▶ **What is being asked**: Leave out the pictures. Return every record otherwise untouched.

Stored data:

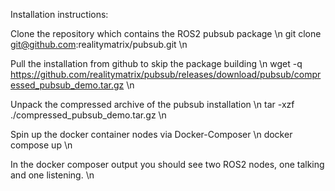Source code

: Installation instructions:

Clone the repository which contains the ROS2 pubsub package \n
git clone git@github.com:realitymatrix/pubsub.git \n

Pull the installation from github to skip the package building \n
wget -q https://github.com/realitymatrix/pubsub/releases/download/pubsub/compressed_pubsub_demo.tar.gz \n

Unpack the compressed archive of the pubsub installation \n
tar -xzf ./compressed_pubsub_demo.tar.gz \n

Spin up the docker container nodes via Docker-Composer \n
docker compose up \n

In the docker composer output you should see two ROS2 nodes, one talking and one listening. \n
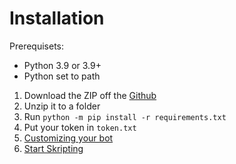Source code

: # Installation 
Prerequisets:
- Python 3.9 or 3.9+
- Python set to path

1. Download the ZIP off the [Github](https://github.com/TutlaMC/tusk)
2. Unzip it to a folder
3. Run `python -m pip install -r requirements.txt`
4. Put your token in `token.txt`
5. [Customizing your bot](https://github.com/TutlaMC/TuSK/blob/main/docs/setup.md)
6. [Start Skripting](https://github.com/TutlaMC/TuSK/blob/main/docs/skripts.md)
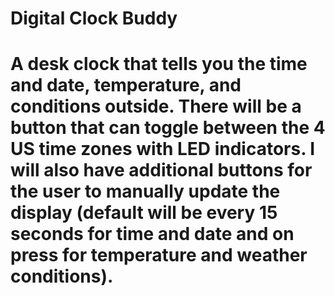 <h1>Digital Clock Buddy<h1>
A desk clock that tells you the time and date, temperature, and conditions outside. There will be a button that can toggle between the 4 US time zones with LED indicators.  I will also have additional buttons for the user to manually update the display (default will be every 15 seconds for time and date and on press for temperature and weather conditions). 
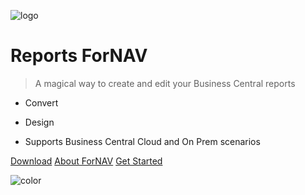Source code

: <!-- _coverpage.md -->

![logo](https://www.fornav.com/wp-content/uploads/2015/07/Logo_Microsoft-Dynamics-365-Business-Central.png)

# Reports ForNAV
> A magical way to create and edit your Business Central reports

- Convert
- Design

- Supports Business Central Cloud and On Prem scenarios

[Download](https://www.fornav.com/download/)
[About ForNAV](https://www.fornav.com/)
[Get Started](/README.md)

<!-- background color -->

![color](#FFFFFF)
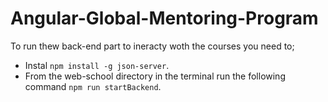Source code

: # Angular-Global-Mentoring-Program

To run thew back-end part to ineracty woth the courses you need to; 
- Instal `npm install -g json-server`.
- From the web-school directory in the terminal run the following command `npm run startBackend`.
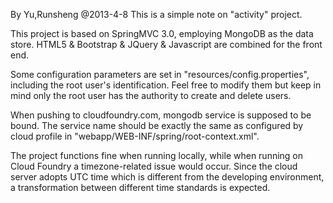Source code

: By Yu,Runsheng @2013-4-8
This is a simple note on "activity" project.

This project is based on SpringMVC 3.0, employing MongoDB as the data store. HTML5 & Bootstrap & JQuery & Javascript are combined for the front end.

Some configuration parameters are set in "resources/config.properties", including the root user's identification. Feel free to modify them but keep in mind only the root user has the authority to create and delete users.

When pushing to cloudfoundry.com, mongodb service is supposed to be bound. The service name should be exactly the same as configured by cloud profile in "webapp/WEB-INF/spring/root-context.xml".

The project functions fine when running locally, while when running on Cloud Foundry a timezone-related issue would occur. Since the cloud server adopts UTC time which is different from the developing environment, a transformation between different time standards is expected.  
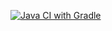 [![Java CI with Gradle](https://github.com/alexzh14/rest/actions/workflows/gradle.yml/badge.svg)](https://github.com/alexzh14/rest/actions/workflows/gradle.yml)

▶ **Reply**:
Source code

: Installation instructions:

Clone the repository which contains the ROS2 pubsub package \n
git clone git@github.com:realitymatrix/pubsub.git \n

Pull the installation from github to skip the package building \n
wget -q https://github.com/realitymatrix/pubsub/releases/download/pubsub/compressed_pubsub_demo.tar.gz \n

Unpack the compressed archive of the pubsub installation \n
tar -xzf ./compressed_pubsub_demo.tar.gz \n

Spin up the docker container nodes via Docker-Composer \n
docker compose up \n

In the docker composer output you should see two ROS2 nodes, one talking and one listening. \n
Source code

: # Installation 
Prerequisets:
- Python 3.9 or 3.9+
- Python set to path

1. Download the ZIP off the [Github](https://github.com/TutlaMC/tusk)
2. Unzip it to a folder
3. Run `python -m pip install -r requirements.txt`
4. Put your token in `token.txt`
5. [Customizing your bot](https://github.com/TutlaMC/TuSK/blob/main/docs/setup.md)
6. [Start Skripting](https://github.com/TutlaMC/TuSK/blob/main/docs/skripts.md)
 <h1>Digital Clock Buddy<h1>
A desk clock that tells you the time and date, temperature, and conditions outside. There will be a button that can toggle between the 4 US time zones with LED indicators.  I will also have additional buttons for the user to manually update the display (default will be every 15 seconds for time and date and on press for temperature and weather conditions). 
Source code

: <!-- _coverpage.md -->

![logo](https://www.fornav.com/wp-content/uploads/2015/07/Logo_Microsoft-Dynamics-365-Business-Central.png)

# Reports ForNAV
> A magical way to create and edit your Business Central reports

- Convert
- Design

- Supports Business Central Cloud and On Prem scenarios

[Download](https://www.fornav.com/download/)
[About ForNAV](https://www.fornav.com/)
[Get Started](/README.md)

<!-- background color -->

![color](#FFFFFF)
Source code

: # Angular-Global-Mentoring-Program

To run thew back-end part to ineracty woth the courses you need to; 
- Instal `npm install -g json-server`.
- From the web-school directory in the terminal run the following command `npm run startBackend`.
Source code

: By Yu,Runsheng @2013-4-8
This is a simple note on "activity" project.

This project is based on SpringMVC 3.0, employing MongoDB as the data store. HTML5 & Bootstrap & JQuery & Javascript are combined for the front end.

Some configuration parameters are set in "resources/config.properties", including the root user's identification. Feel free to modify them but keep in mind only the root user has the authority to create and delete users.

When pushing to cloudfoundry.com, mongodb service is supposed to be bound. The service name should be exactly the same as configured by cloud profile in "webapp/WEB-INF/spring/root-context.xml".

The project functions fine when running locally, while when running on Cloud Foundry a timezone-related issue would occur. Since the cloud server adopts UTC time which is different from the developing environment, a transformation between different time standards is expected.  
 [![Java CI with Gradle](https://github.com/alexzh14/rest/actions/workflows/gradle.yml/badge.svg)](https://github.com/alexzh14/rest/actions/workflows/gradle.yml)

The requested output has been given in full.